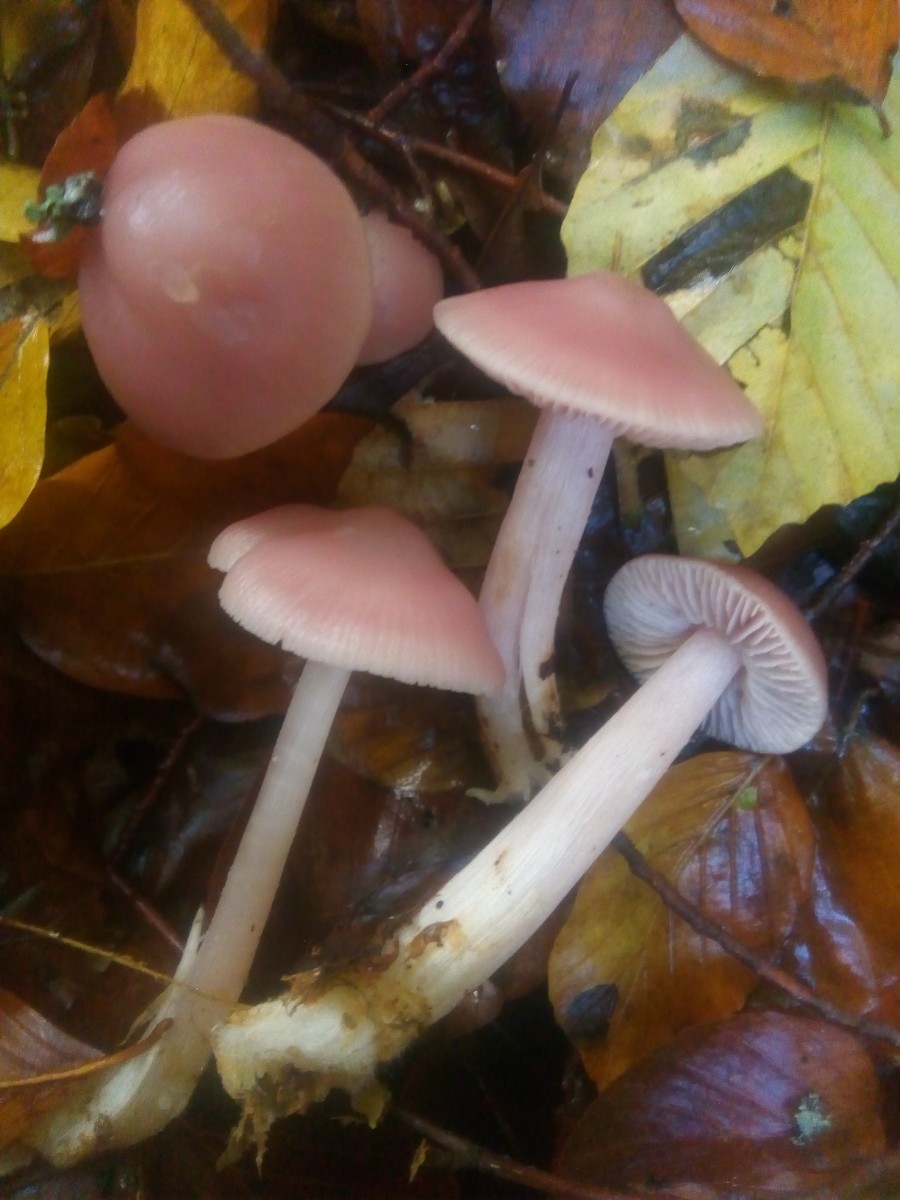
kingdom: Fungi
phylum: Basidiomycota
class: Agaricomycetes
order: Agaricales
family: Mycenaceae
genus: Mycena
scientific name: Mycena rosea
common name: rosa huesvamp
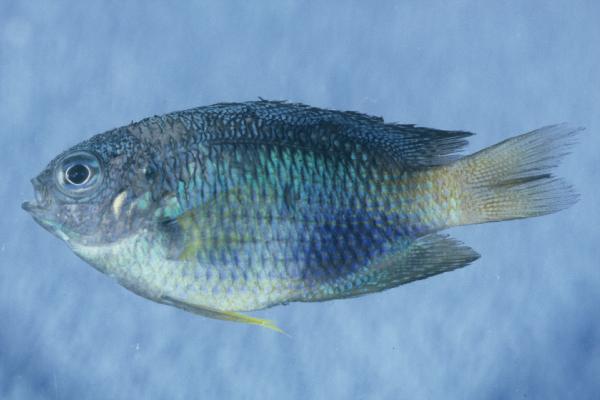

AIM OF THE EXERCISE:
Return every line of the material above verbatim, leaving the pictures out.

WORKED ANSWER:
kingdom: Fungi
phylum: Basidiomycota
class: Agaricomycetes
order: Agaricales
family: Mycenaceae
genus: Mycena
scientific name: Mycena rosea
common name: rosa huesvamp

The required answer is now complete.